Con questa ricerca si è
voluta incrementare sia la domanda che l’offerta
di informazione. Da una parte si è fornito un esempio di qualità di redazione
del bilancio sociale e ci si auspica che questo possa essere preso da target
per migliorare i bilanci esistenti e per avvicinare il maggior numero di
persone alla partecipazione della sua redazione; dall’altra, sensibilizzando
gli stakeholder interni più importanti, si tenta di qualificare la domanda di
informazione e trasparenza da parte dei dipendenti e del sindacato. Il
bilancio sociale serve a gestire tra l’altro il rapporto di fiducia tra banca e
mercato dal quale dipende direttamente il successo della banca nel lungo periodo
ed, indirettamente, quello personale dei singoli individui.
In
conclusione, i risultati della ricerca possono
essere sintetizzati in tre differenti focus che qui di seguito vengono presi in
considerazione:
il focus uno è il
risultato dell’elaborazione del questionario inviato le cui risposte offrono
un quadro significativo delle motivazioni che stanno dietro la scelta di
realizzare o meno un bilancio sociale;
il focus due è la
“mappatura” dei contenuti che un bilancio sociale dovrebbe contenere che emerge dalla sommatoria delle esperienze espresse
dalle singole banche attraverso il loro bilancio sociale, quella che è stata
qui definita “la frontiera della qualità” ed, infine,
un focus tre in cui è espressa una
valutazione dei singoli bilanci sociali analizzati e che per comodità viene
definito “Rating Falcri”. Quest’ultimo non offre un ranking inteso come
graduatoria di banche (che ovviamente esiste, ma che di proposito viene
tralasciato) bensì una “graduatoria delle attenzioni” delle singole banche,
intese come sistema, ai temi trattati in maniera più o meno approfondita nei bilanci sociali analizzati
tralasciando nomi e ragioni sociali delle singole aziende.
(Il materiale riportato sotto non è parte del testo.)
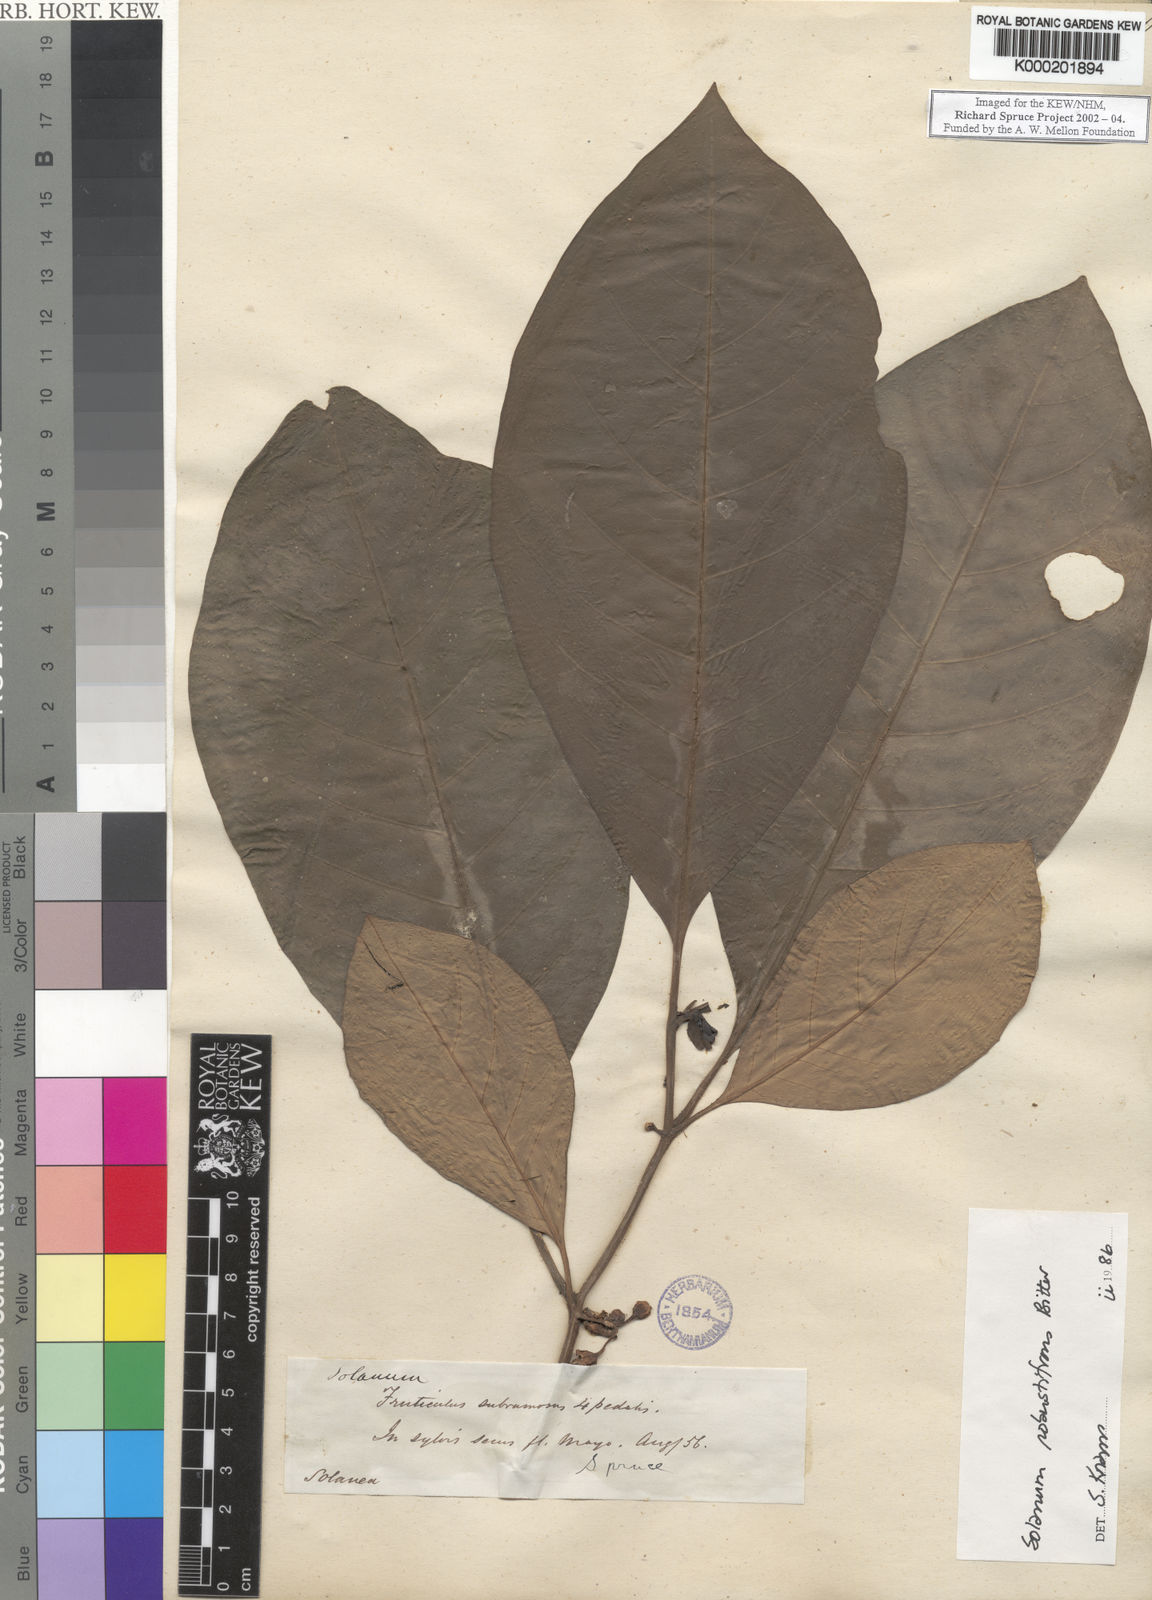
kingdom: Plantae
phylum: Tracheophyta
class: Magnoliopsida
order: Solanales
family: Solanaceae
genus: Solanum
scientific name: Solanum robustifrons
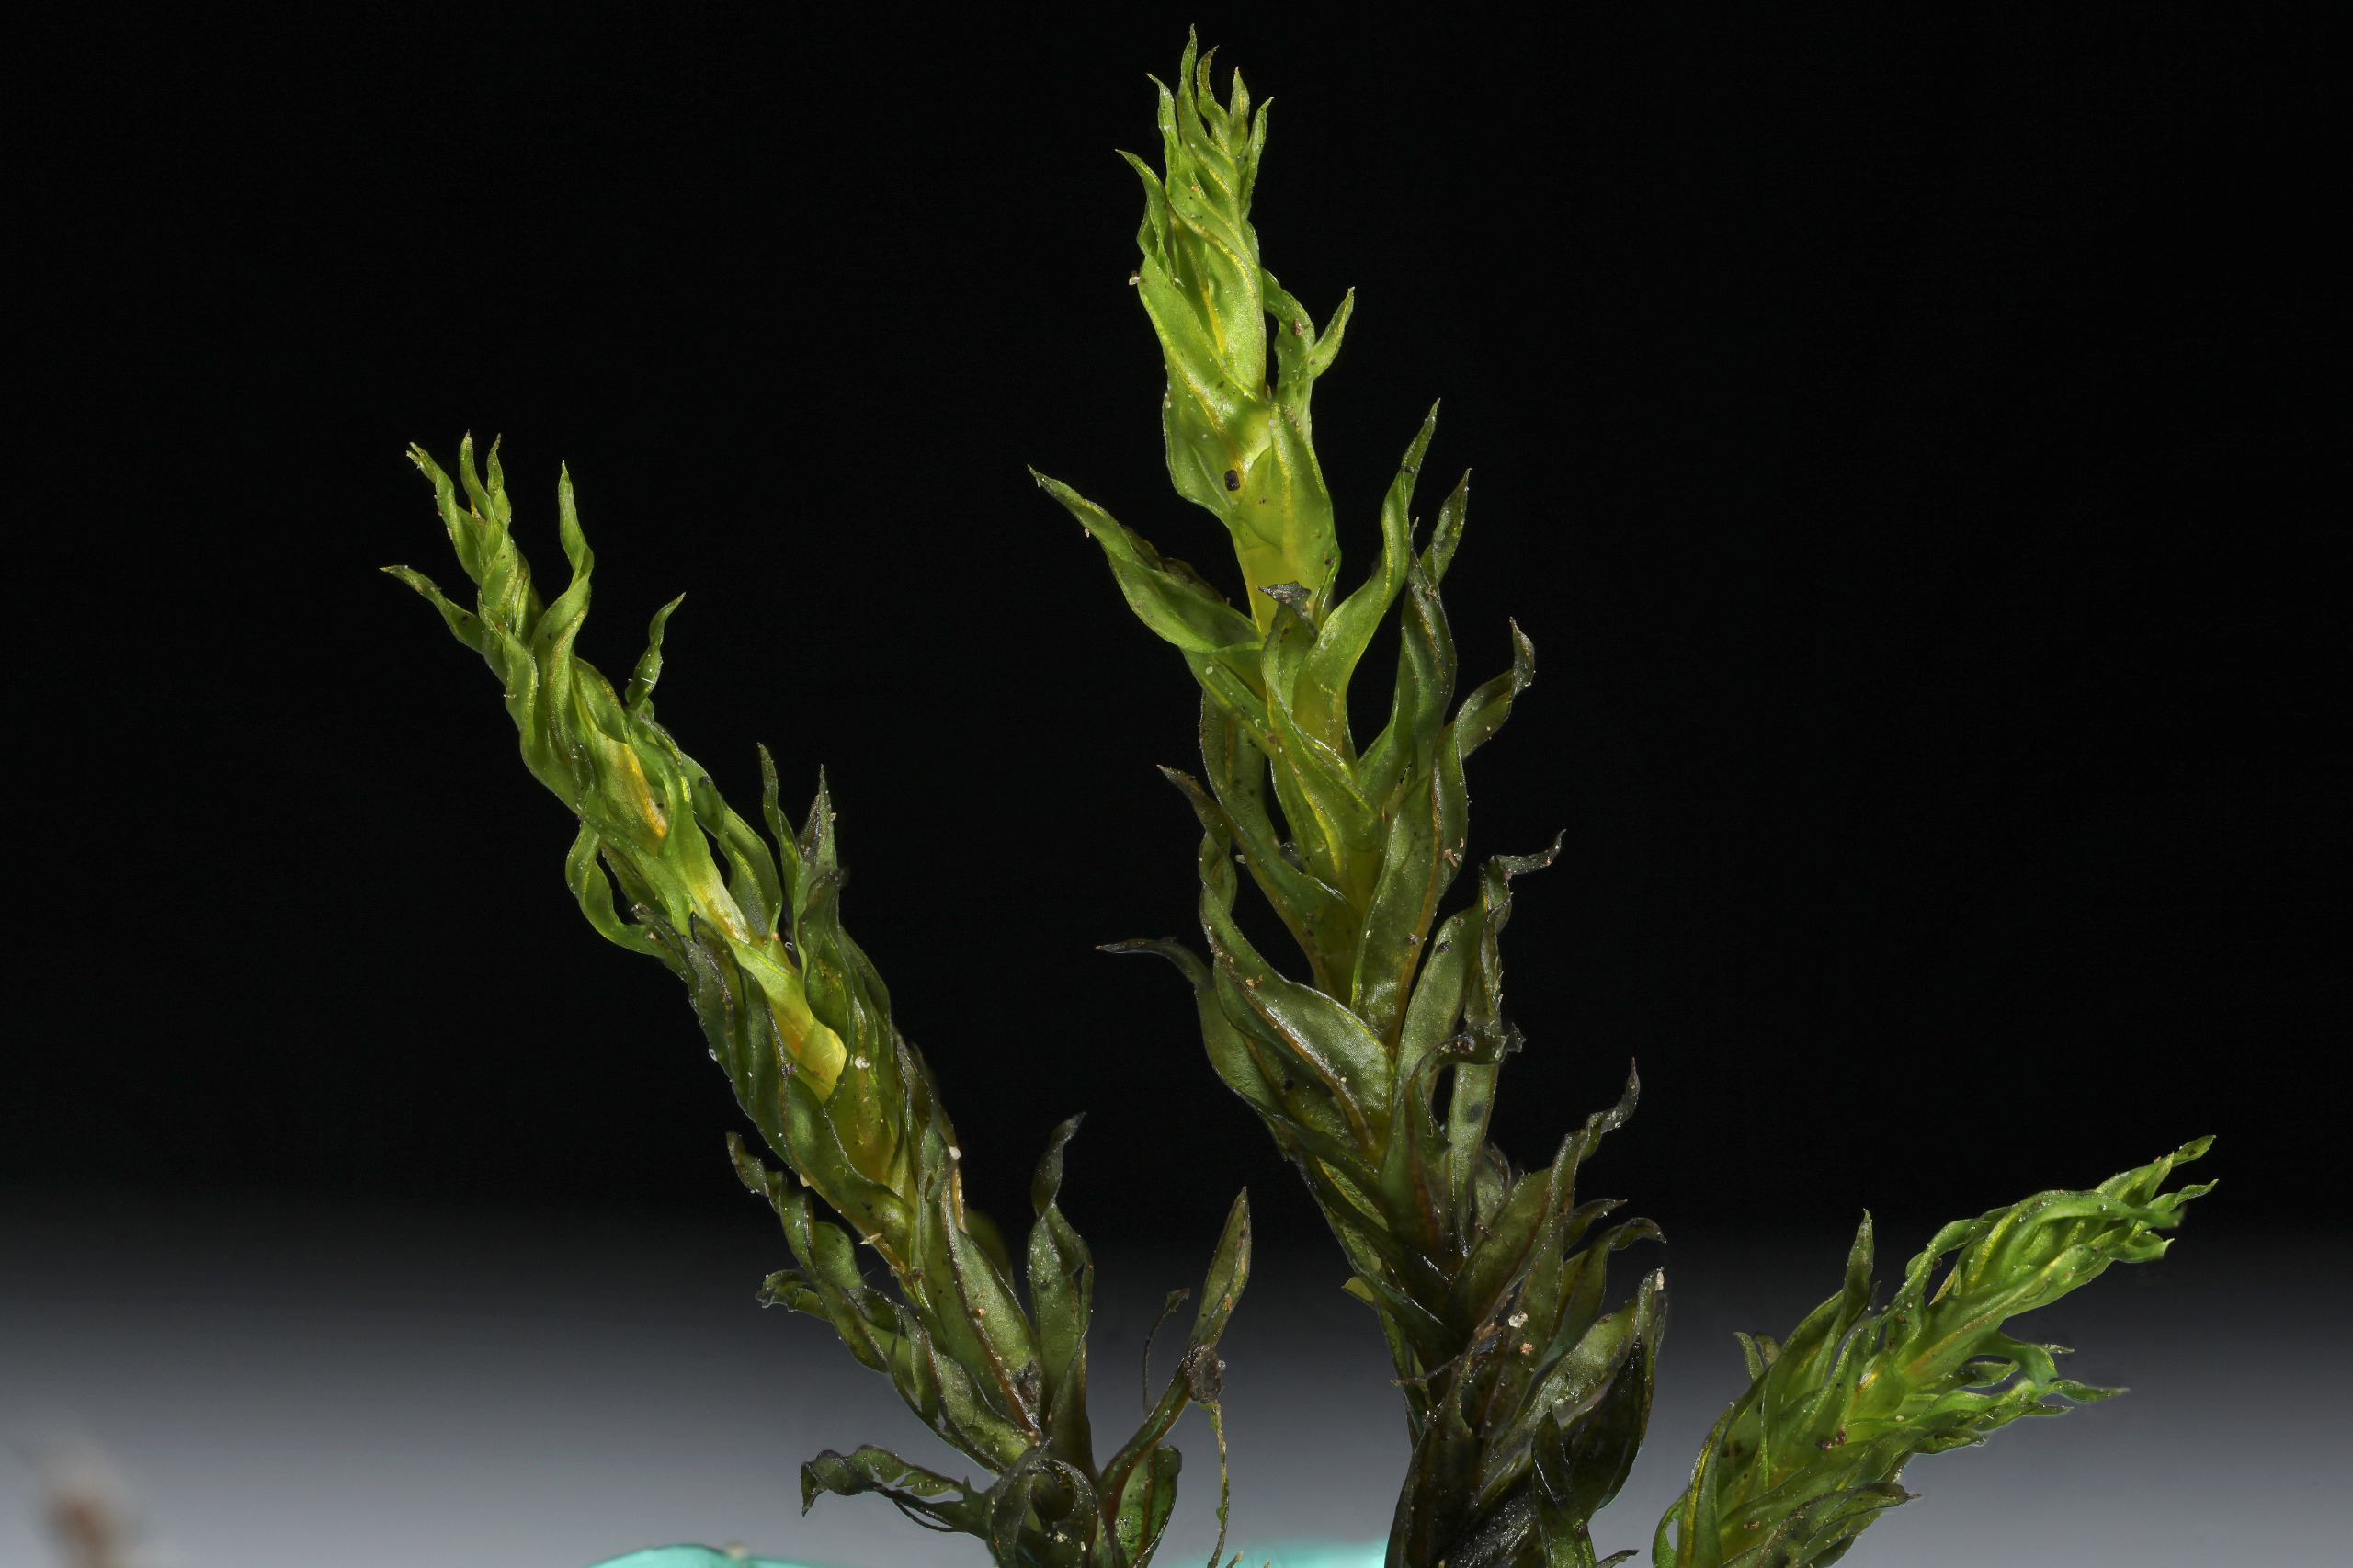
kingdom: Plantae
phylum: Bryophyta
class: Bryopsida
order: Pottiales
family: Pottiaceae
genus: Cinclidotus
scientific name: Cinclidotus fontinaloides
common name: Kilde-rammeblad
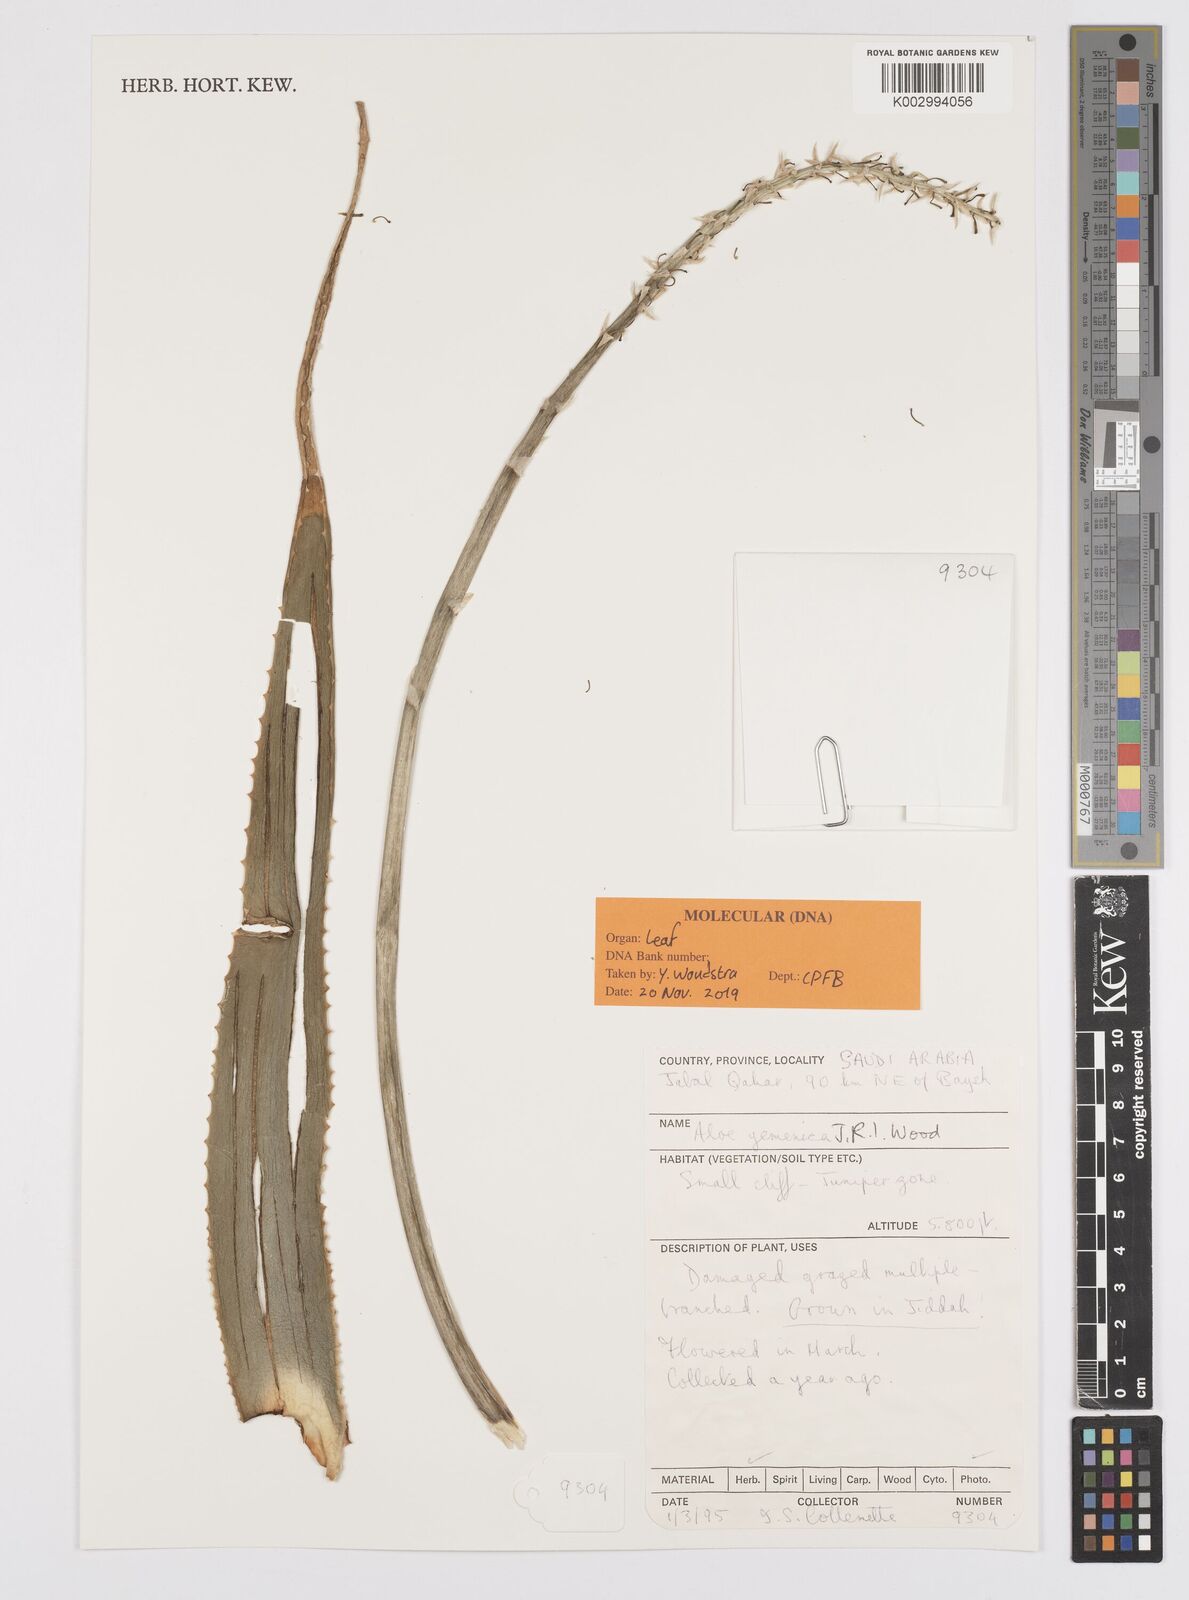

Naturalmente, nello spirito
di collaborazione tra Falcri ed Istituti di credito, su richiesta delle
singole banche potrà essere consegnato, in maniera riservata, l’esito
dell’istruttoria condotta sul proprio bilancio in modo tale che il management
dell’azienda possa utilizzare il lavoro svolto dal gruppo di lavoro. Infatti,
il rating della singola banca va inteso come un “sottoprodotto” della ricerca,
non cercato ma ottenuto, e non come obiettivo della stessa; quello che qui
emerge è “il modello della prassi” quello dei comportamenti reali di un gruppo
di eccellenza che conta al suo interno banche grandi e piccole, gruppi
polifunzionali e piccole realtà, offrendo spunti per tutte le situazioni,
dimensioni e categorie di aziende di credito.
Uno
specchio, appunto, che riflette una situazione e che fa riflettere.